Work request:
A word-for-word copy of the listing is what's needed; leave out every image.

Extracted information:
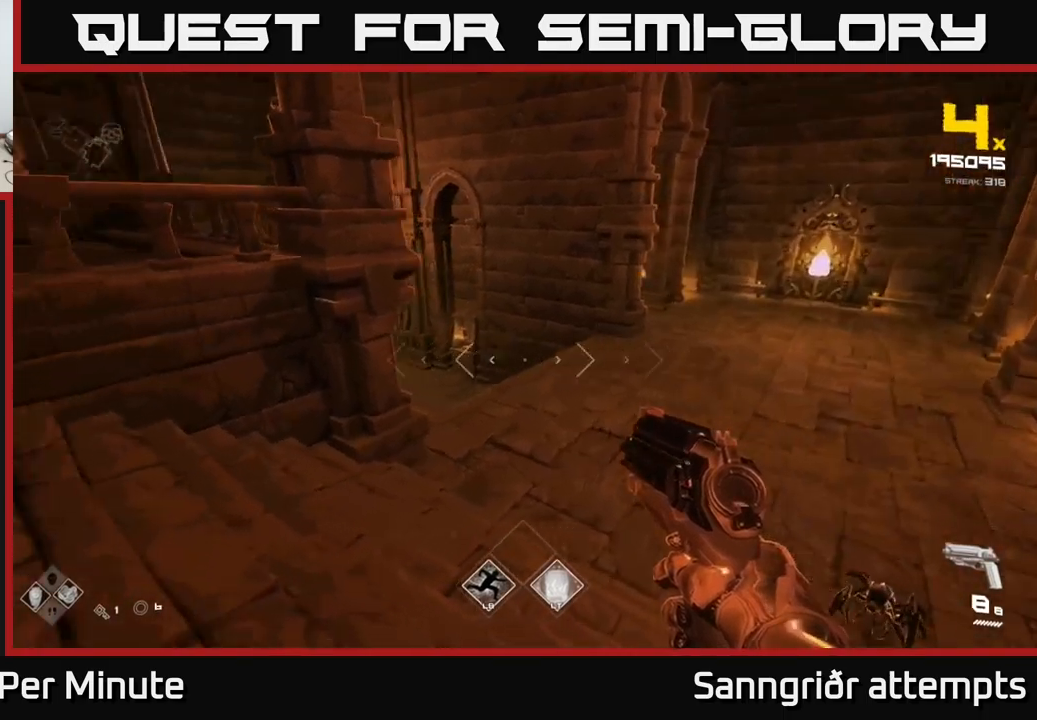
{"buttons": ["R2"], "left_stick": "down-left", "right_stick": "right", "events": [[200, "right_stick", "center"], [367, "left_stick", "down-left"], [383, "right_stick", "right"], [433, "R2", "down"]]}
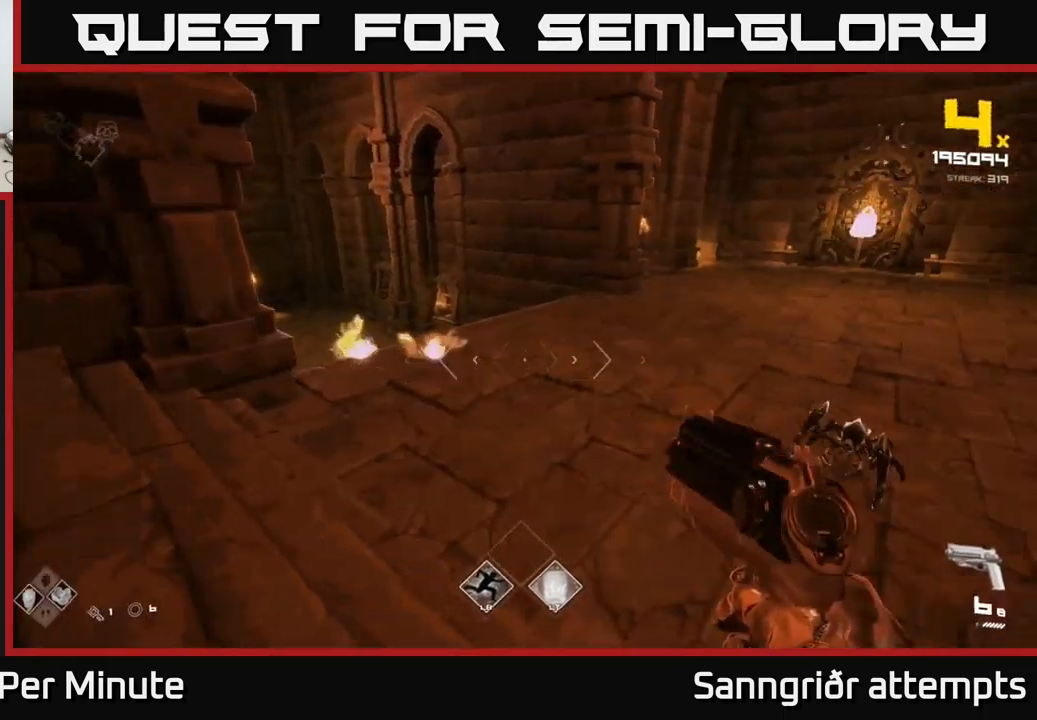
{"buttons": ["A"], "left_stick": "down", "right_stick": "center", "events": [[133, "R2", "up"], [150, "right_stick", "center"], [217, "A", "down"], [283, "left_stick", "down"], [333, "A", "up"], [500, "A", "down"]]}
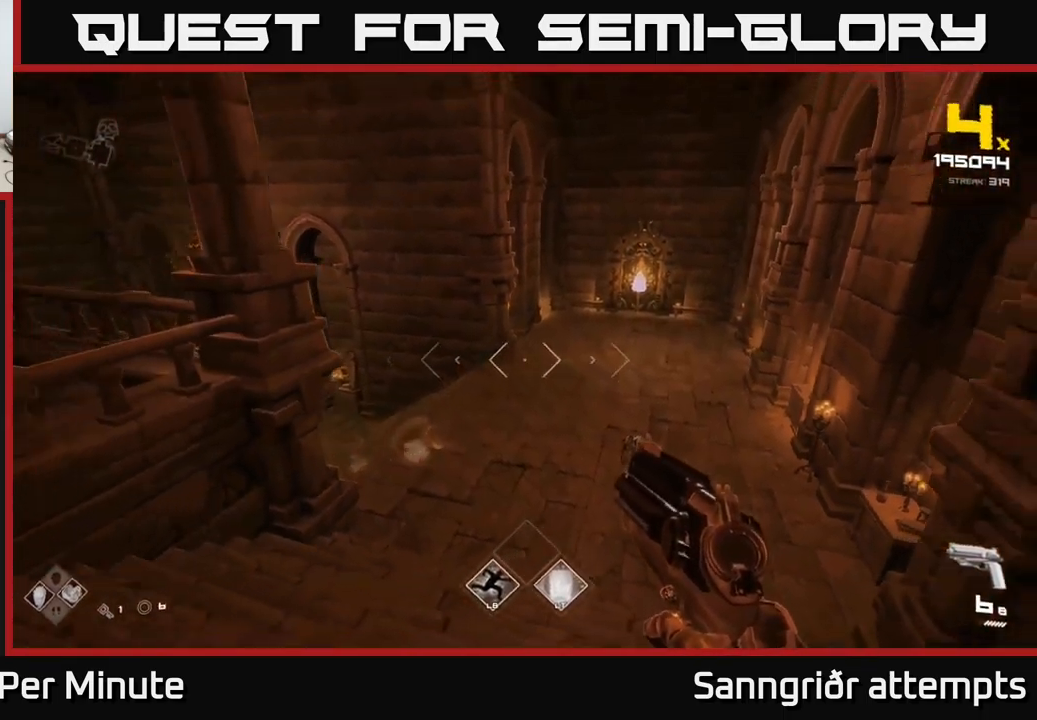
{"buttons": [], "left_stick": "center", "right_stick": "center", "events": [[50, "A", "up"], [50, "left_stick", "right"], [167, "left_stick", "up"], [217, "right_stick", "down-right"], [317, "R2", "down"], [367, "right_stick", "center"], [417, "R2", "up"], [433, "left_stick", "center"]]}
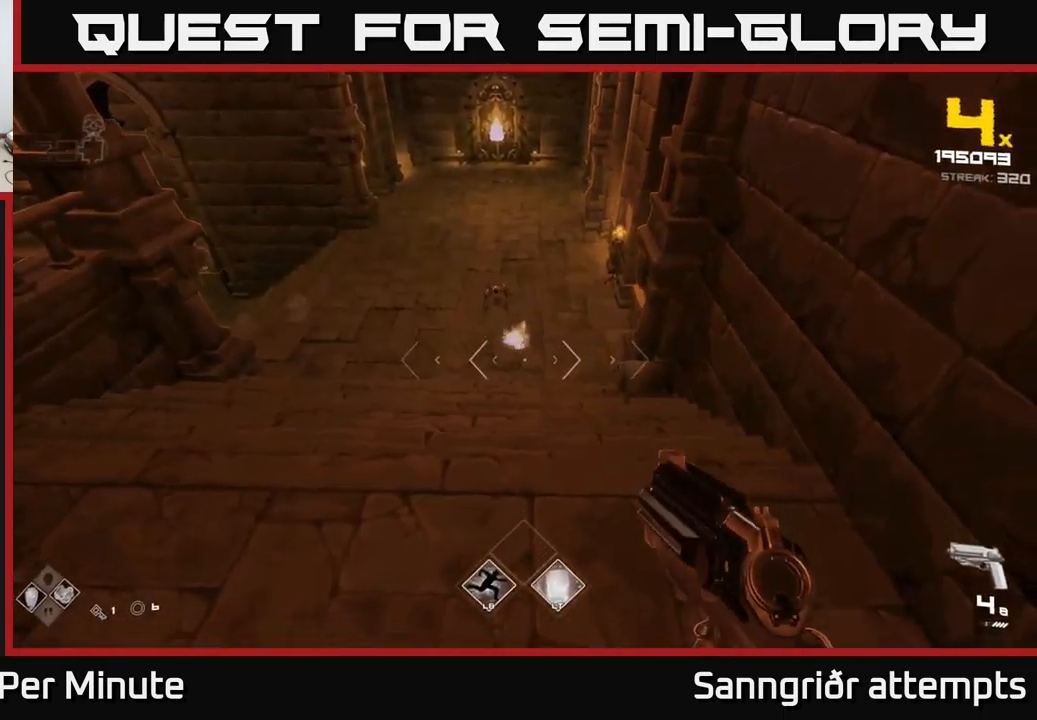
{"buttons": [], "left_stick": "center", "right_stick": "center", "events": [[67, "right_stick", "up"], [150, "right_stick", "center"], [167, "R2", "down"], [200, "left_stick", "up"], [300, "R2", "up"], [417, "left_stick", "center"]]}
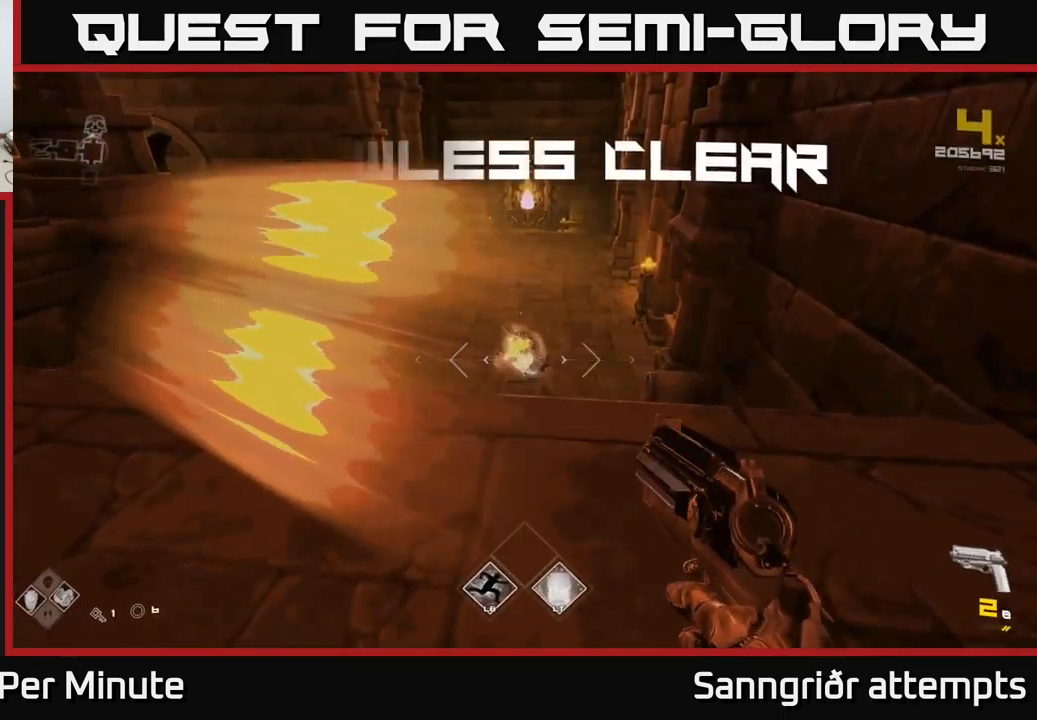
{"buttons": [], "left_stick": "up", "right_stick": "center", "events": [[67, "R1", "down"], [67, "left_stick", "up"], [167, "R1", "up"], [300, "left_stick", "center"], [417, "R1", "down"], [433, "left_stick", "up"], [483, "R1", "up"]]}
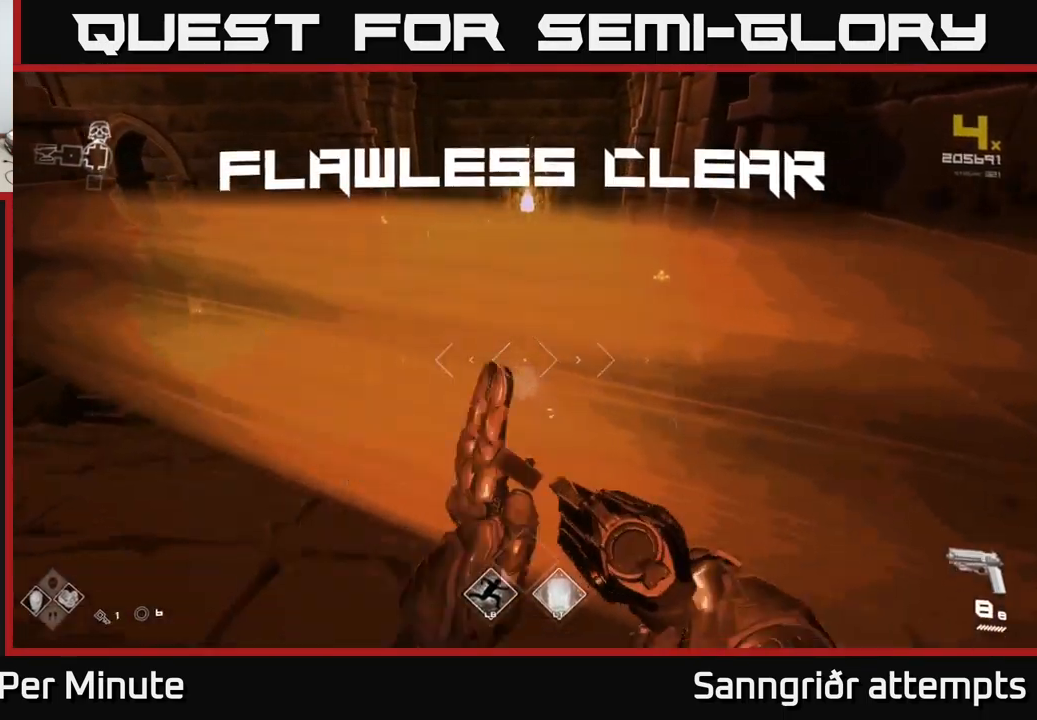
{"buttons": [], "left_stick": "up-right", "right_stick": "left", "events": [[100, "right_stick", "left"], [317, "left_stick", "right"], [483, "left_stick", "up-right"]]}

Written reply:
{"buttons": ["R2"], "left_stick": "down-left", "right_stick": "right", "events": [[200, "right_stick", "center"], [367, "left_stick", "down-left"], [383, "right_stick", "right"], [433, "R2", "down"]]}
{"buttons": ["A"], "left_stick": "down", "right_stick": "center", "events": [[133, "R2", "up"], [150, "right_stick", "center"], [217, "A", "down"], [283, "left_stick", "down"], [333, "A", "up"], [500, "A", "down"]]}
{"buttons": [], "left_stick": "center", "right_stick": "center", "events": [[50, "A", "up"], [50, "left_stick", "right"], [167, "left_stick", "up"], [217, "right_stick", "down-right"], [317, "R2", "down"], [367, "right_stick", "center"], [417, "R2", "up"], [433, "left_stick", "center"]]}
{"buttons": [], "left_stick": "center", "right_stick": "center", "events": [[67, "right_stick", "up"], [150, "right_stick", "center"], [167, "R2", "down"], [200, "left_stick", "up"], [300, "R2", "up"], [417, "left_stick", "center"]]}
{"buttons": [], "left_stick": "up", "right_stick": "center", "events": [[67, "R1", "down"], [67, "left_stick", "up"], [167, "R1", "up"], [300, "left_stick", "center"], [417, "R1", "down"], [433, "left_stick", "up"], [483, "R1", "up"]]}
{"buttons": [], "left_stick": "up-right", "right_stick": "left", "events": [[100, "right_stick", "left"], [317, "left_stick", "right"], [483, "left_stick", "up-right"]]}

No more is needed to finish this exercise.